München – Florestan wird niemals frei: In seinem mit großer Spannung erwarteten „Fidelio“ wagt Regisseur Calixto Bieito eine psychologisierende Neudeutung von Beethovens einziger Oper. Für Begeisterung sorgt Jonas Kaufmann.

1814 schien wieder einmal alles möglich – sogar die Heilung der Welt. Napoleon hatte eben seinen ersten Abschied von der Weltgeschichte genommen. Europa durfte sich fürs erste befreit wähnen, inklusive der deutschen Lande, die ihres dazu beigetragen hatten, den Tyrannen niederzuwerfen. Und Beethoven träumte von der Liebe als ordnender und heilender Kraft nach Krieg und Willkür. Das klingt heutzutage zu schön, um wahr zu sein. Und so setzt Calixto Bieito, routinierter Verkäufer allgemeiner Verunsicherungen, die ganze idealistische „Florestan“-Geschichte auf neue Gleise: Der Kerker ist in uns, in unseren Obsessionen und Ängsten. Befreiungskriege? Hier geht es um gescheiterte Selbstbefreiung.

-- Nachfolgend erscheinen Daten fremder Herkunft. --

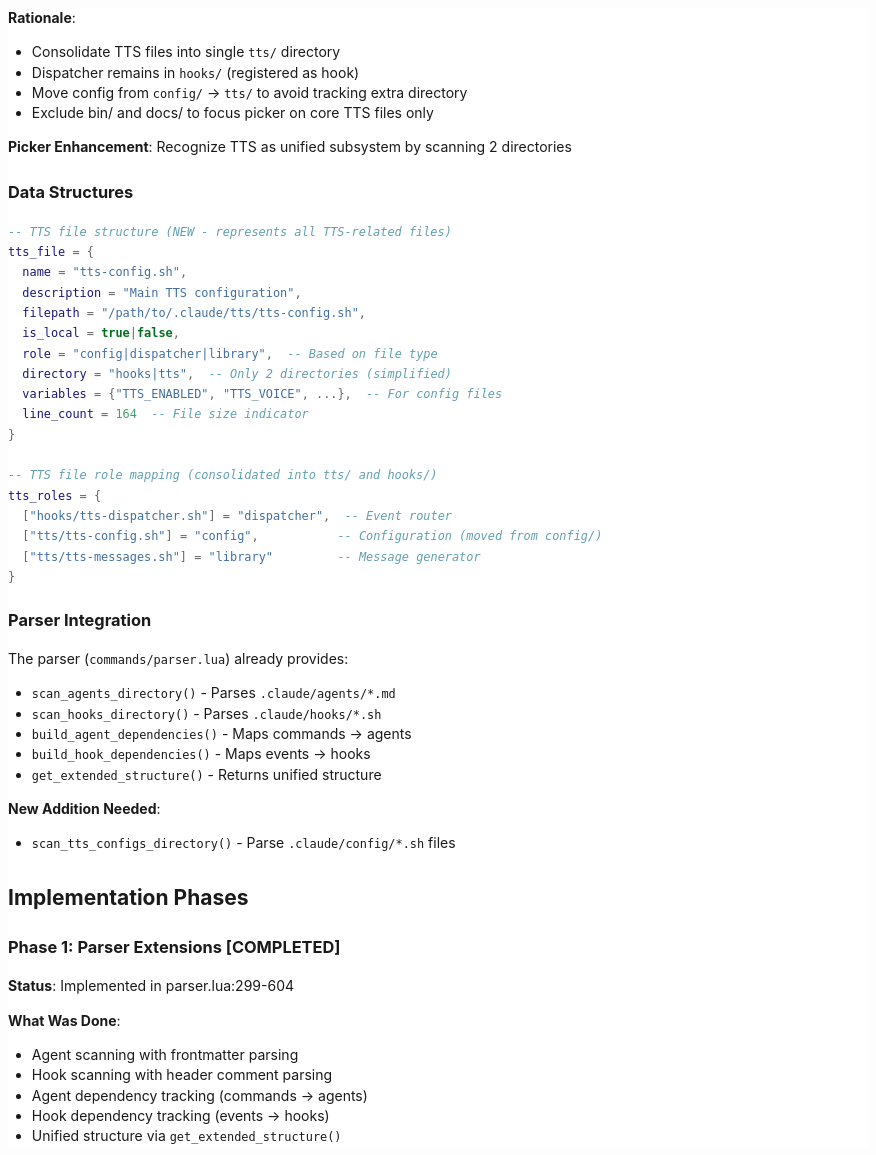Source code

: **Rationale**:
- Consolidate TTS files into single `tts/` directory
- Dispatcher remains in `hooks/` (registered as hook)
- Move config from `config/` → `tts/` to avoid tracking extra directory
- Exclude bin/ and docs/ to focus picker on core TTS files only

**Picker Enhancement**: Recognize TTS as unified subsystem by scanning 2 directories

### Data Structures

```lua
-- TTS file structure (NEW - represents all TTS-related files)
tts_file = {
  name = "tts-config.sh",
  description = "Main TTS configuration",
  filepath = "/path/to/.claude/tts/tts-config.sh",
  is_local = true|false,
  role = "config|dispatcher|library",  -- Based on file type
  directory = "hooks|tts",  -- Only 2 directories (simplified)
  variables = {"TTS_ENABLED", "TTS_VOICE", ...},  -- For config files
  line_count = 164  -- File size indicator
}

-- TTS file role mapping (consolidated into tts/ and hooks/)
tts_roles = {
  ["hooks/tts-dispatcher.sh"] = "dispatcher",  -- Event router
  ["tts/tts-config.sh"] = "config",           -- Configuration (moved from config/)
  ["tts/tts-messages.sh"] = "library"         -- Message generator
}
```

### Parser Integration

The parser (`commands/parser.lua`) already provides:
- `scan_agents_directory()` - Parses `.claude/agents/*.md`
- `scan_hooks_directory()` - Parses `.claude/hooks/*.sh`
- `build_agent_dependencies()` - Maps commands → agents
- `build_hook_dependencies()` - Maps events → hooks
- `get_extended_structure()` - Returns unified structure

**New Addition Needed**:
- `scan_tts_configs_directory()` - Parse `.claude/config/*.sh` files

## Implementation Phases

### Phase 1: Parser Extensions [COMPLETED]
**Status**: Implemented in parser.lua:299-604

**What Was Done**:
- Agent scanning with frontmatter parsing
- Hook scanning with header comment parsing
- Agent dependency tracking (commands → agents)
- Hook dependency tracking (events → hooks)
- Unified structure via `get_extended_structure()`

Starke Eindrücke hinterlässt das Bühnenbild von Rebecca Ringst. Sie verlegt den Kerker in ein bühnenfüllendes Gerüst, dessen Konturen mit Neonröhren nachgezogen sind. Dieses Gerüst lässt sich verschieben und umklappen. Mal erinnert es an den Plan einer Computerplatine, mal an Rubiks Zauberwürfel – nur, dass es in diesem Leucht-Parcours offenbar keinen Ausweg gibt. Mal hektisch, mal apathisch klettern die Insassen dieses seltsamen Kerkers auf und ab. Dieses Bild hätte man mühelos als inneren Kerker interpretiert, auch ohne Bieitos Textkrücken: Statt der im Libretto vorgesehenen Sprechstücke wird ein wenig penetrant Borges zitiert, der große Argentinier, der mit seiner unendlichen und allwissenden Monsterbibliothek ja schon den Bauplan für Ecos „Name der Rose“ lieferte.

Bei Bieito bleibt Florestan ein Gemütskranker, der sich nach seiner Befreiung in seinen Kerker zurückzieht. Auch der Minister sorgt nicht mehr für Rettung: Geschminkt wie Heath Ledger als „Joker“ in Batman, nimmt er die Befreiung der Gefangenen als sinistren Willkürakt. Doch Bieito wartet mit Balsam auf seelische Wunden auf: Vier Musiker, die in Käfigen vom Schnürboden herabschweben, spielen Beethovens wunderschönen, schwerelosen „Dankgesang eines Genesenen an die Gottheit“ aus dem späten Streichquartett op. 132. Ein gewagter, ein zauberischer Einfall.

Für musikalische Streicheleinheiten sorgten auch Chor und Sänger, allen voran Jonas Kaufmann als in aller Verletzlichkeit raumbeherrschender Florestan, Anja Kampe als Leonore und Wolfgang Koch als selbstzerstörerisch böser Pizarro. Buhs dagegen für Dirigent Daniele Gatti. Nur ab und zu fanden Graben und Bühne zu schmetternder Freiheitsmusik zusammen. Dass das Staatsorchester unter Gatti vor allem in den leisen Passagen zu einem schönen schwebenden Ton dunkler Samtigkeit fand, passte aber irgendwie auch zum düsteren Grundton dieses Psychodramas.